In Japan haben sich die
Ansichten über Manga in den letzten Jahrzehnten sehr geändert.
Während man früher noch daran festhielt, dass sie eine Art
Bücherersatz für Kinder darstellen, ist dies heute nicht mehr so.
Es ist eher so, dass dieses Medium sich nun einen festen Platz neben
anderen wie Romanen und Fernsehen erworben hat.
Im Gegensatz zu anderen
Ländern, in denen Comics als reine Kinder- und Jugendliteratur
aufgefasst werden, gelten Comics in Japan als gleichberechtigtes
Medium neben anderen etablierten wie Literatur und Film. Denn da es
ja eine breite Vielfalt an Genres gibt und auch für jede
Altersgruppe etwas zu finden ist, sieht man auch gerne Pendler und
Geschäftsleute in der Öffentlichkeit Manga lesen.
Thematische Vielfalt der
Genres
Wie ich schon häufig in
anderen Texten betont habe, bestechen japanische Manga durch eine
breite Palette unterschiedlicher Genres, wodurch verschiedene
Lesergruppen angesprochen werden. Aufgrund der großen Vielfalt an
Subgenre werden verschiedene Themengebiete abgesteckt. Für jedes
Hobby gibt es mindestens einen passenden Manga.

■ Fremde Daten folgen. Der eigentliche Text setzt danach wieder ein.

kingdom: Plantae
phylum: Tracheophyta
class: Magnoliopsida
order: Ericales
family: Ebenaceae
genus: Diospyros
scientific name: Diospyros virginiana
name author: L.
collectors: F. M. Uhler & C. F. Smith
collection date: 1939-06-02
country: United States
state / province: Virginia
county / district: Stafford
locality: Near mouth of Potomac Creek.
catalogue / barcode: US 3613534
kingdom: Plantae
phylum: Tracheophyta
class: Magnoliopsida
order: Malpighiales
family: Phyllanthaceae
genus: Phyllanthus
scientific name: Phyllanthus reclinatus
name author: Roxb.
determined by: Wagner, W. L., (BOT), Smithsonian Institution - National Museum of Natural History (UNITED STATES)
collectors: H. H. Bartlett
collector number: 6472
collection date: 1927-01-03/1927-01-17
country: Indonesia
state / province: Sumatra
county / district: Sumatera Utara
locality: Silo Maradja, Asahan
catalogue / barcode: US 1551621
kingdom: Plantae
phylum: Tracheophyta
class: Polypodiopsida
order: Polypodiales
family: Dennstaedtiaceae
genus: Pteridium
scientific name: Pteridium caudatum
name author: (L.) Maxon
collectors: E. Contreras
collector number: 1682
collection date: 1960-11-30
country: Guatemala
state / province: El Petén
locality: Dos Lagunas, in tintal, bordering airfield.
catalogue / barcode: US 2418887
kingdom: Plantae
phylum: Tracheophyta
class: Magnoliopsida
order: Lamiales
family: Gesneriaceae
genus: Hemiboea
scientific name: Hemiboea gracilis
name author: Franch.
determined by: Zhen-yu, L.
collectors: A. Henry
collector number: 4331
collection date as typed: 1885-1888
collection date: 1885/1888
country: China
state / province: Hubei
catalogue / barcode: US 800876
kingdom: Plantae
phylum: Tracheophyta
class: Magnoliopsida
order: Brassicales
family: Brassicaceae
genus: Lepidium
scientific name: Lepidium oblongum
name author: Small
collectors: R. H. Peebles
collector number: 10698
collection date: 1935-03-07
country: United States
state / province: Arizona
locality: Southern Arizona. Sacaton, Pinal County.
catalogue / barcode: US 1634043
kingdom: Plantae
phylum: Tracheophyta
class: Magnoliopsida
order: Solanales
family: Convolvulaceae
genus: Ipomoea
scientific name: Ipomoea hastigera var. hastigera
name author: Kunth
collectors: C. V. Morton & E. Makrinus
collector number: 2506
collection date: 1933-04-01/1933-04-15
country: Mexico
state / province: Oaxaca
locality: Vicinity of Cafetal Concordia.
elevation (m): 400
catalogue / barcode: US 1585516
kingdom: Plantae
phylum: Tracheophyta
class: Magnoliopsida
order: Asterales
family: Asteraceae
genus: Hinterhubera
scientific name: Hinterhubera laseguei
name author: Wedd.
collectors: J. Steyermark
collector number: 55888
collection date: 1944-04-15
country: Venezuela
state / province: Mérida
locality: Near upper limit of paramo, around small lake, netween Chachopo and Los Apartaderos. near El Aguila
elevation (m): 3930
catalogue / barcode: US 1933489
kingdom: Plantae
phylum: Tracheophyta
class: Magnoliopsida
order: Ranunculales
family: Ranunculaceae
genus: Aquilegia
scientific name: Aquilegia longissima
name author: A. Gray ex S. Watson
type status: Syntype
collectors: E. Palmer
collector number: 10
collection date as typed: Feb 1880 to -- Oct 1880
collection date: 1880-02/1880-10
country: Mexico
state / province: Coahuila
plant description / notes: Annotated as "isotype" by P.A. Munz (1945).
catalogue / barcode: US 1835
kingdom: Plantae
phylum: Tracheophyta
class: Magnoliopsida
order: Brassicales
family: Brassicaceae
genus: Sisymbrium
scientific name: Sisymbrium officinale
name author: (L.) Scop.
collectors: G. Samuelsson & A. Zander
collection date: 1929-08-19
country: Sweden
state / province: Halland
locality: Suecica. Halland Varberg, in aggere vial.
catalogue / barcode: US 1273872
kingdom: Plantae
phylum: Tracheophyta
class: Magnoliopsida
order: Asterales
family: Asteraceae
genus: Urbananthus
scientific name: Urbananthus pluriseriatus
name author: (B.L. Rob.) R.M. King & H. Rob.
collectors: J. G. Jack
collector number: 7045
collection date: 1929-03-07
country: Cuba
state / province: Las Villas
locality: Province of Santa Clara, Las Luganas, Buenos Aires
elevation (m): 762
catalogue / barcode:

Sie reichen
thematisch von Kochen, über Mode bis hin zu Sport und Fantasy.
Dabei richten sich die
Genres nicht nur nach inhaltlichen Kriterien, doch auch für jede
Altersgruppe ist etwas dabei. Es gibt Manga für die kleinen, doch
auch Jugendliche können durch Genres wie Shojo und Shonen sich
selbst finden oder ihre Ideale verwirklicht sehen. Doch damit nicht
genug. Auch gesellschaftskritische und tiefgründige Manga werden
geboten, die besonders das erwachsene Publikum ansprechen. Dabei
werden Geschichten vermittelt, die sich um die Arbeitswelt und das
Familienleben drehen, um Karriere wie Kindererziehung, aber auch
immer mehr thematisiert wird das Leben als Single. Damit begleitet
der Manga idealerweise von der Kindheit bis ins hohe Alter.
Japanische Kunst und
Manga
Tatsächlich bringt man
Manga auch immer wieder mit der traditionellen japanischen Kunst, die
schon sehr alt und geschätzt ist, in Verbindung. So verweisen viele
Forscher auf die „Ukiyoe“-Holzschnitte wie beispielsweise jene
von Katsushika Hokusai mit seinen berühmten „Hokusai Manga,“ von
dem angeblich auch der Begriff „Manga“ stammt. Inwiefern dies nun
zutrifft, darüber wird in der Forschung noch heiß diskutiert.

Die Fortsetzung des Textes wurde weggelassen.